Yesterday, Newt Gingrich got asked on Meet the Press if there were any racial undertones to his recent statement that Barack Obama is a "food-stamp president." Newt reacted with outrage. "Oh come on, David," he said. "That's bizarre." He did go on, however, to say that Obama "follows the same destructive political model that destroyed the city of Detroit. Now tell me, when I say, "Detroit," what kind of people pop into your head? Adam gets Newt's method exactly right:
I don't think Gingrich lacks the sophistication to understand how it sounds when he calls for poll tests and refers to the first black president as "the food stamp president." He's playing a game designed to produce precisely the sort of exchange you see above: Gingrich says something bound to prick up the ears of liberals sensitive to racialized attacks on the president, Gingrich is then asked about his remarks, then he gets to play the victim of a politically correct world where liberals try to stifle all criticism of Obama by characterizing any such criticism as racism. His dogwhistle is thus amplified by enraged liberals, while conservatives get to play up their own form of racial grievance politics.

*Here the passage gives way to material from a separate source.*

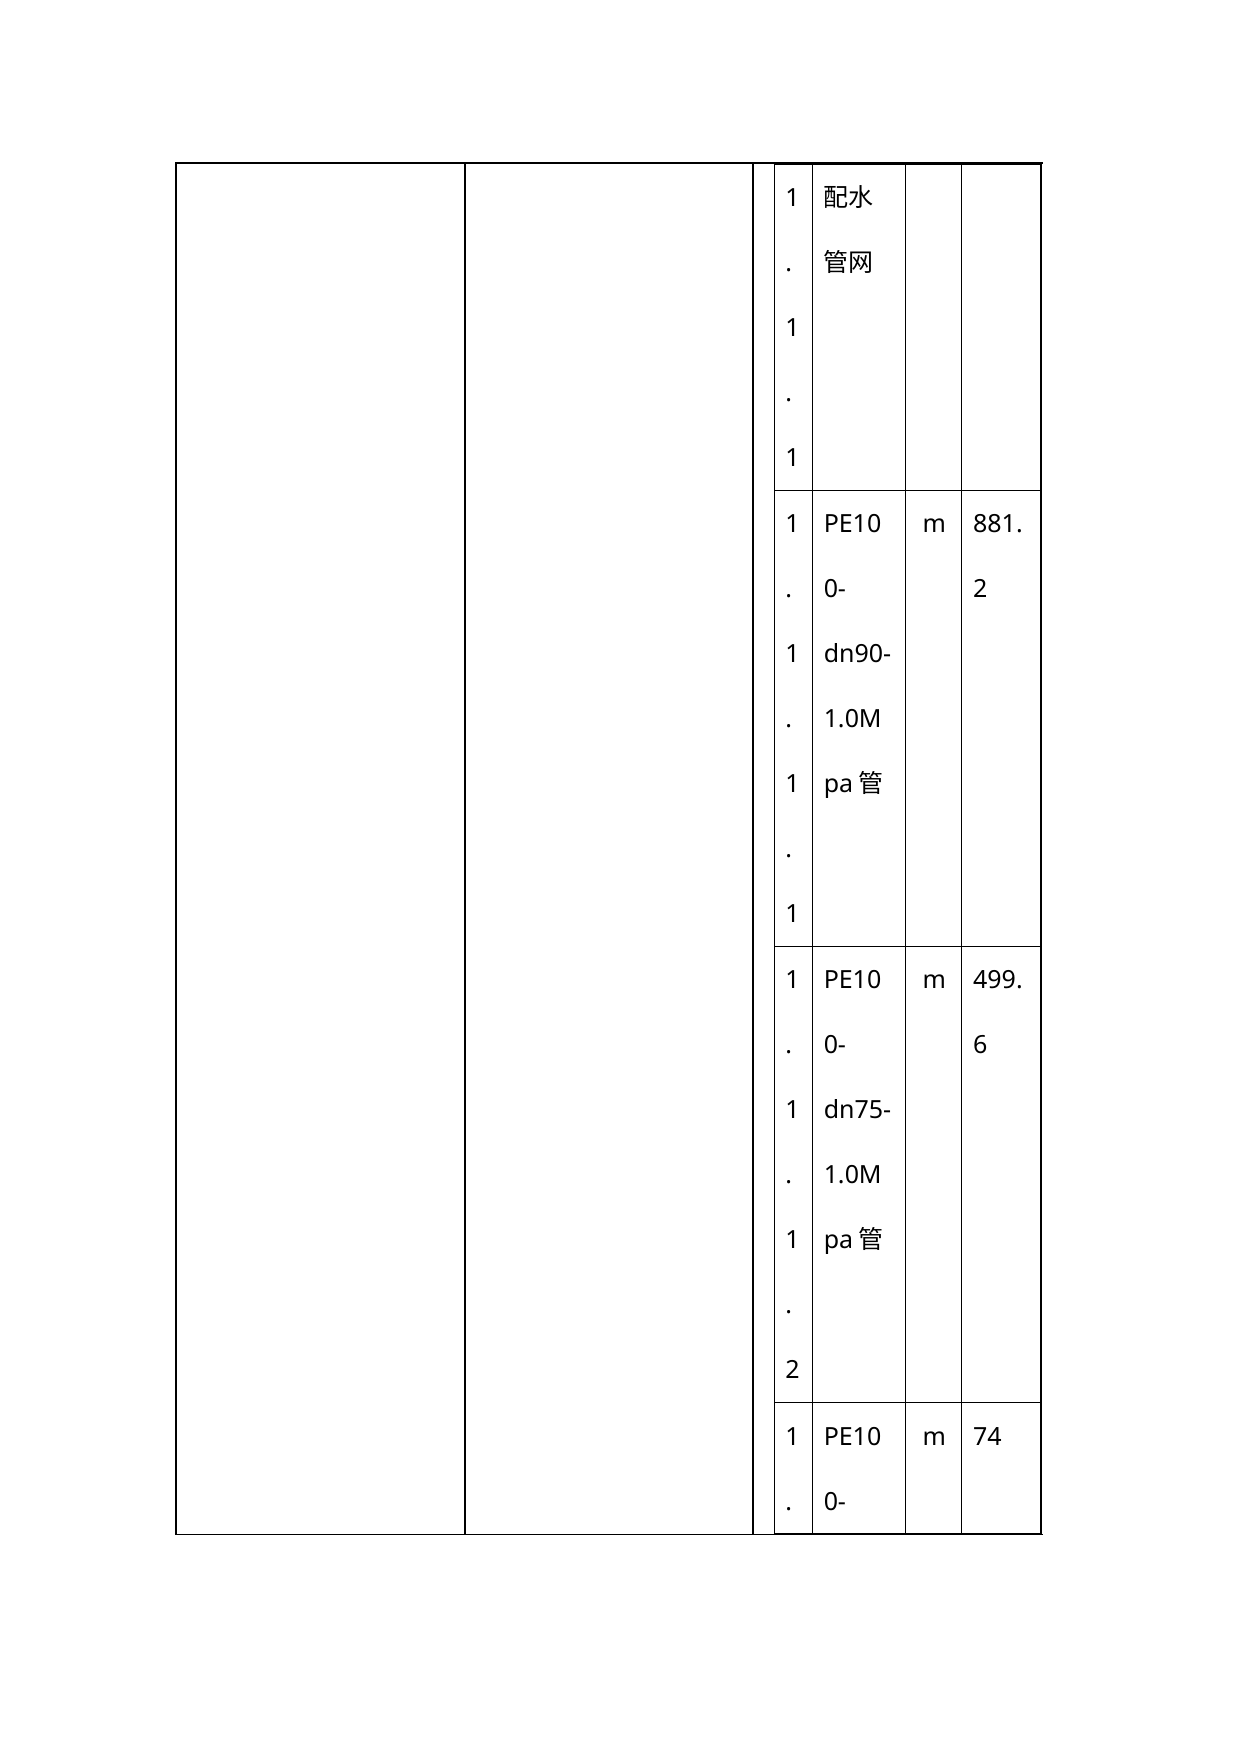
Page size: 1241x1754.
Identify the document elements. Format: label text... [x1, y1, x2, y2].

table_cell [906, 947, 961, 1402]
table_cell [813, 947, 905, 1402]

This is old hat for Gingrich. You may remember that in 1994, Bill Clinton proposed a large crime bill with many features in it, including money to hire 100,000 new police officers. But when Gingrich mounted his campaign against it, he focused on one tiny element: "midnight basketball," something that actually began under the George H.W. Bush administration, to give kids at risk of joining gangs something else to do. Midnight basketball, Gingrich argued relentlessly, told you everything you needed to know about Clinton's plans to give your hard-earned money to people who didn't deserve it. "Midnight basketball" became the "welfare queens" of the 1990s.
To repeat something I've said before, what he did when he was in Congress and what he's doing now doesn't make Newt a racist. What's in his heart is unknowable and irrelevant. But he knows how to pick at the scab of racial resentment with the best of them.